Probably the leading misconception about chocolate is that it causes acne. This has been disproved, however, by the University of Pennsylvania’s study of 65 acne sufferers. All were instructed to eat large amounts of chocolate; 46 showed no change in their condition, 10 got better and 9 got worse, results showing no direct correlation between chocolate consumption and acne.
Researchers in Oakland, California at Children's Hospital & Research Center have discovered that the same flavonoids that are also associated with a reduced risk of cardiovascular disease can limit the development of fluids that cause diarrhea. Young children under the age of five and senior citizens are the most likely to develop several health problems linked to dehydration.

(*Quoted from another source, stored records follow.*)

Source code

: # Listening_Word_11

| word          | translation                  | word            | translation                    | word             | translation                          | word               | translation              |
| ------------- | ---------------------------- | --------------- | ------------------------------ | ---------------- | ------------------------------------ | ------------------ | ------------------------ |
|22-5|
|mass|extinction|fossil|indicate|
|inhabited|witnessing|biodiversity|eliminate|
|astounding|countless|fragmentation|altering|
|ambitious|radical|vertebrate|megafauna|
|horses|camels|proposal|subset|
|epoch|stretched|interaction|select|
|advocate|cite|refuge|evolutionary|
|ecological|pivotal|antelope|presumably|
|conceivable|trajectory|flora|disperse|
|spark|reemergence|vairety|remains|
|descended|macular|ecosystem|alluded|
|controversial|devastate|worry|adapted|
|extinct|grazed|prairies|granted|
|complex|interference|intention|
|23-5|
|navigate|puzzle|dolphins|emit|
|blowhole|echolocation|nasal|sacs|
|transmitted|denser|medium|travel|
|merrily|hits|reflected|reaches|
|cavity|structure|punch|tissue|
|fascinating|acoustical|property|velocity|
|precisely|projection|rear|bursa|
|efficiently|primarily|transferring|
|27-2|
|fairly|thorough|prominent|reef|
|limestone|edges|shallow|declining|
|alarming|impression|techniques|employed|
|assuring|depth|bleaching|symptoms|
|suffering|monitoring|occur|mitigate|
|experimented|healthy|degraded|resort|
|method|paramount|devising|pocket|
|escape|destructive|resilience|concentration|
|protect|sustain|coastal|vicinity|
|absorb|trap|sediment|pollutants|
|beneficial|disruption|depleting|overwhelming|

It is true that chocolate contains “cannabinoids,” chemicals that have a similar affect on your brain as marijuana, a person would have to consume nearly 25 pounds of chocolate in one sitting to get “high.”
In addition, cocoa contains many vitamins including vitamins A, B1, C, D, and E, and is also the highest natural source for Magnesium. A lack of magnesium in diet has been linked to joint problems, heart disease, hypertension, diabetes, and pre-menstrual tension (PMT or PMS), just more reasons to increase your chocolate intake.